Solve the differential equation: #(d^2y)/ (dx^2) −8 (dy)/(dx) =−16y#? Discuss what kind of differential equation is this, and when it may arise?

2 Answers
Jul 18, 2016

#y = (Ax + B) e^(4x)#

Explanation:

#(d^2y)/ (dx^2) −8 (dy)/(dx) =−16y#

best written as

#(d^2y)/ (dx^2) −8 (dy)/(dx) + 16y = 0 qquad triangle#

which shows that this is linear second order homogeneous differential equation

it has characteristic equation

#r^2 −8 r + 16 = 0#

which can be solve as follows

#(r-4)^2 = 0, r = 4#

this is a repeated root so the general solution is in form

#y = (Ax + B) e^(4x)#

this is non-oscillating and models some kind of exponential behaviour that really depends on the value of A and B. One might guess it could be an attempt to model population or predator/prey interaction but i can't really say anything very specific.

it shows instability and that's about all i could really say about it

Jul 18, 2016

#y=(C_1+C_2x)e^{lambda x}#

Explanation:

The differential equation

#(d^2y)/(dx^2)-8(dy)/(dx)+16y=0#

is a linear homogeneous constant coefficient equation.

For those equations the general solution has the structure

#y = e^{lambda x}#

Substituting we have

#e^{lambda x}(lambda^2-8lambda+16) = 0#

Here #e^{lambda x} ne 0# so the solutions must obey

#lambda^2-8lambda+16 = (lambda-4)^2= 0#

Solving we obtain

#lambda_1=lambda_2=4#

When the roots repeat, #d/(d lambda)e^{lambda x}# is also solution.

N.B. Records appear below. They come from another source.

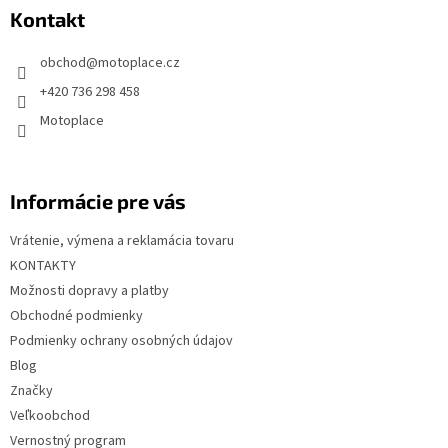
p
Kontakt
ä
t
obchod
@
motoplace.cz
i
+420 736 298 458
e
Motoplace
Informácie pre vás
Vrátenie, výmena a reklamácia tovaru
KONTAKTY
Možnosti dopravy a platby
Obchodné podmienky
Podmienky ochrany osobných údajov
Blog
Značky
Veľkoobchod
Vernostný program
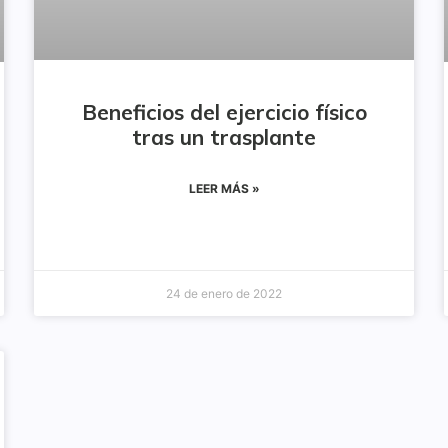
Beneficios del ejercicio físico
tras un trasplante
LEER MÁS »
24 de enero de 2022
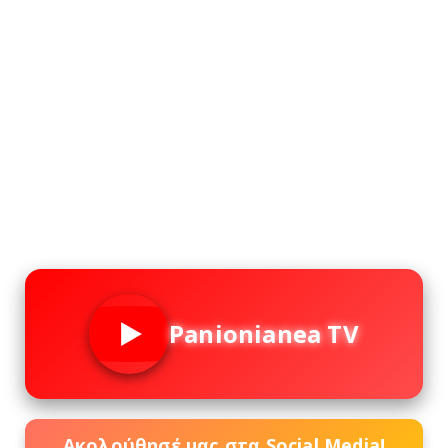
Panionianea TV
Ακολούθησέ μας στα Social Media!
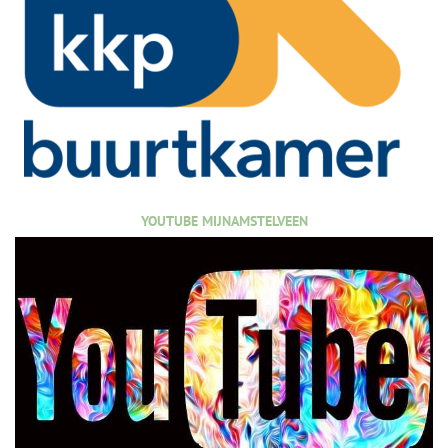
YOUTUBE MIJNAMSTELVEEN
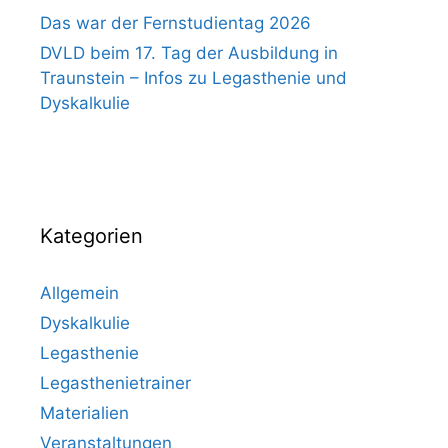
Das war der Fernstudientag 2026
DVLD beim 17. Tag der Ausbildung in
Traunstein – Infos zu Legasthenie und
Dyskalkulie
Kategorien
Allgemein
Dyskalkulie
Legasthenie
Legasthenietrainer
Materialien
Veranstaltungen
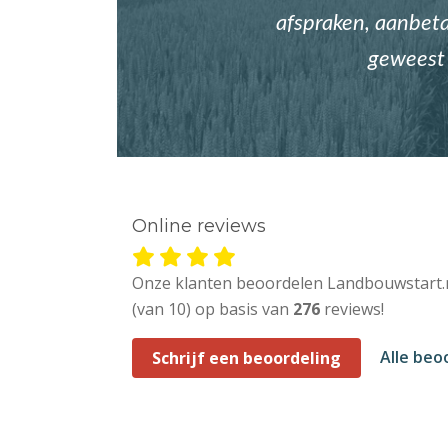
afspraken, aanbetal
geweest 
Online reviews
Onze klanten beoordelen Landbouwstart.
(van 10) op basis van
276
reviews!
Alle beo
Schrijf een beoordeling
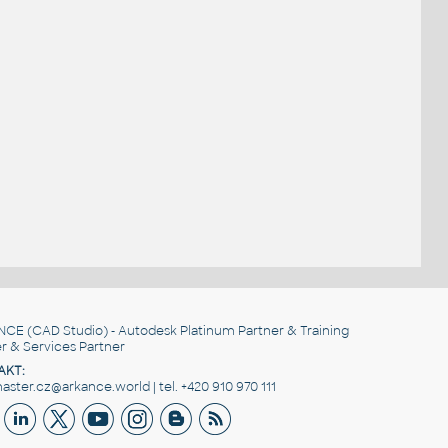
NCE
(CAD Studio) - Autodesk Platinum Partner & Training
r & Services Partner
AKT:
ster.cz@arkance.world | tel. +420 910 970 111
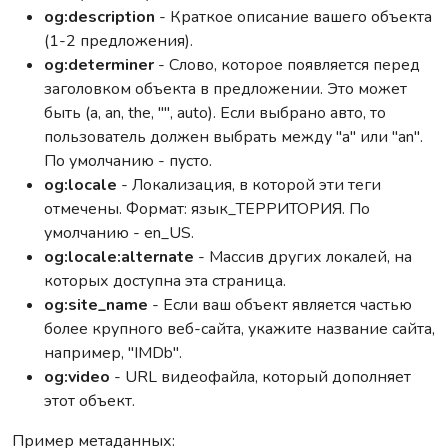
og:description
- Краткое описание вашего объекта
(1-2 предложения).
og:determiner
- Слово, которое появляется перед
заголовком объекта в предложении. Это может
быть (a, an, the, "", auto). Если выбрано авто, то
пользователь должен выбрать между "a" или "an".
По умолчанию - пусто.
og:locale
- Локализация, в которой эти теги
отмечены. Формат: язык_ТЕРРИТОРИЯ. По
умолчанию - en_US.
og:locale:alternate
- Массив других локалей, на
которых доступна эта страница.
og:site_name
- Если ваш объект является частью
более крупного веб-сайта, укажите название сайта,
например, "IMDb".
og:video
- URL видеофайла, который дополняет
этот объект.
Пример метаданных:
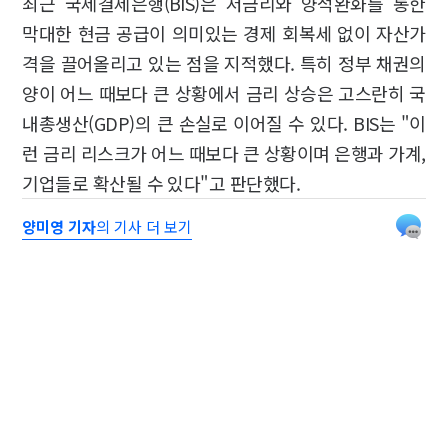
최근 국제결제은행(BIS)은 저금리와 양적완화를 통한
막대한 현금 공급이 의미있는 경제 회복세 없이 자산가
격을 끌어올리고 있는 점을 지적했다. 특히 정부 채권의
양이 어느 때보다 큰 상황에서 금리 상승은 고스란히 국
내총생산(GDP)의 큰 손실로 이어질 수 있다. BIS는 "이
런 금리 리스크가 어느 때보다 큰 상황이며 은행과 가계,
기업들로 확산될 수 있다"고 판단했다.
양미영 기자
의 기사 더 보기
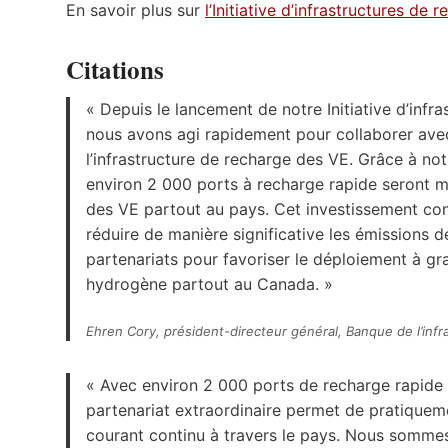
En savoir plus sur
l’Initiative d’infrastructures de
Citations
« Depuis le lancement de notre Initiative d’infr
nous avons agi rapidement pour collaborer avec l
l’infrastructure de recharge des VE. Grâce à no
environ 2 000 ports à recharge rapide seront mi
des VE partout au pays. Cet investissement cont
réduire de manière significative les émissions 
partenariats pour favoriser le déploiement à gr
hydrogène partout au Canada. »
Ehren Cory, président-directeur général, Banque de l’inf
« Avec environ 2 000 ports de recharge rapide 
partenariat extraordinaire permet de pratiquem
courant continu à travers le pays. Nous sommes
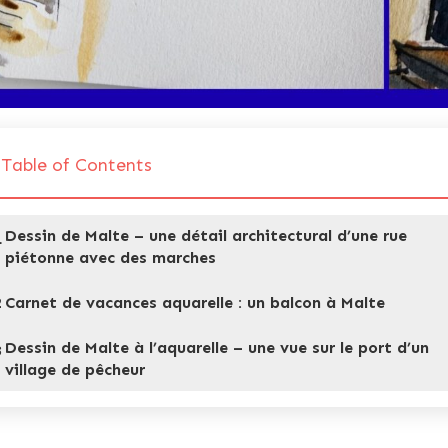
Table of Contents
Dessin de Malte – une détail architectural d’une rue
1
piétonne avec des marches
2
Carnet de vacances aquarelle : un balcon à Malte
Dessin de Malte à l’aquarelle – une vue sur le port d’un
3
village de pêcheur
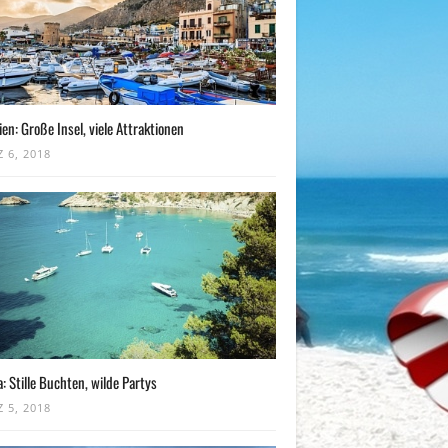
lien: Große Insel, viele Attraktionen
 6, 2018
a: Stille Buchten, wilde Partys
 5, 2018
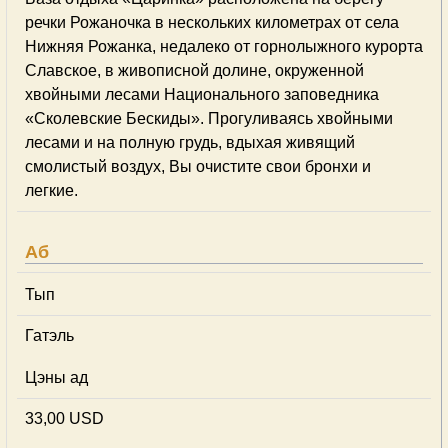
речки Рожаночка в нескольких километрах от села
Нижняя Рожанка, недалеко от горнолыжного курорта
Славское, в живописной долине, окруженной
хвойными лесами Национального заповедника
«Сколевские Бескиды». Прогуливаясь хвойными
лесами и на полную грудь, вдыхая живящий
смолистый воздух, Вы очистите свои бронхи и
легкие.
Аб
Тып
Гатэль
Цэны ад
33,00 USD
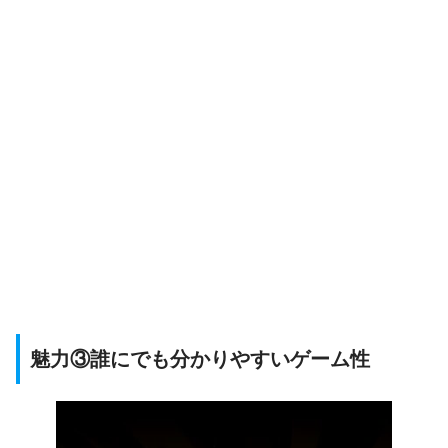
魅力③誰にでも分かりやすいゲーム性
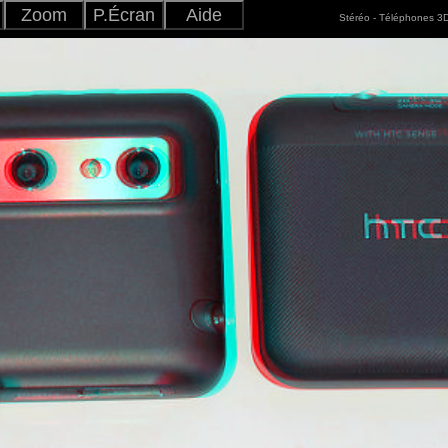
Zoom
P.Écran
Aide
Stéréo - Téléphones 3
Ajuster
+
-
Japonais
Version
Anglais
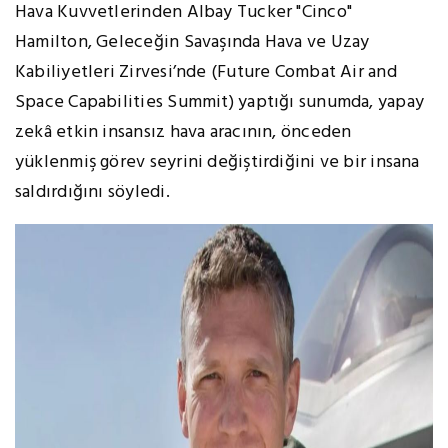
Hava Kuvvetlerinden Albay Tucker "Cinco"
Hamilton, Geleceğin Savaşında Hava ve Uzay
Kabiliyetleri Zirvesi’nde (Future Combat Air and
Space Capabilities Summit) yaptığı sunumda, yapay
zekâ etkin insansız hava aracının, önceden
yüklenmiş görev seyrini değiştirdiğini ve bir insana
saldırdığını söyledi.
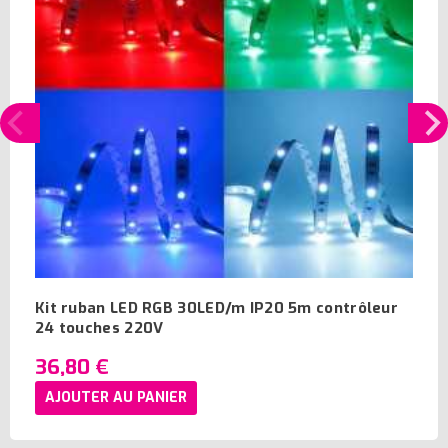
Kit ruban LED RGB 30LED/m IP20 5m contrôleur
24 touches 220V
36,80 €
AJOUTER AU PANIER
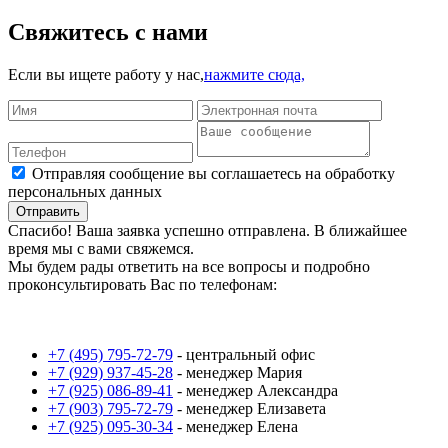
Свяжитесь с нами
Если вы ищете работу у нас,
нажмите сюда,
Отправляя сообщение вы соглашаетесь на обработку
персональных данных
Отправить
Спасибо! Ваша заявка успешно отправлена. В ближайшее
время мы с вами свяжемся.
Мы будем рады ответить на все вопросы и подробно
проконсультировать Вас по телефонам:
+7 (495) 795-72-79
-
центральный офис
+7 (929) 937-45-28
-
менеджер Мария
+7 (925) 086-89-41
-
менеджер Александра
+7 (903) 795-72-79
-
менеджер Елизавета
+7 (925) 095-30-34
-
менеджер Елена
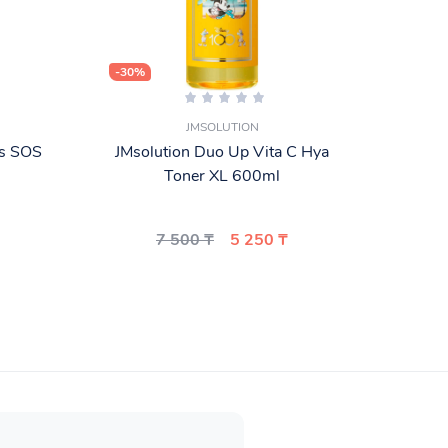
-30%
-25%
JMSOLUTION
us SOS
JMsolution Duo Up Vita C Hya
То
Toner XL 600ml
Cosm
7 500 ₸
5 250 ₸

In case of #n# roots repeated, we will have as solutions:

#C_i (d^i)/(d lambda ^i) e^{lambda x}# for #i=1,2,cdots,n#

So, to maintain the number of initial conditions, we include them as independent solutions.

In this case we have

#y = C_1 e^{lambda x}+C_2d/(d lambda)e^{lambda x}#

which results in

#y=(C_1+C_2x)e^{lambda x}#

Those equations appear when modelling linear lumped parameter systems like those found in linear circuit theory or linear mechanics. Those equations are normally handled using operational algebraic methods like Laplace Transform methods
https://en.wikipedia.org/wiki/Laplace_transform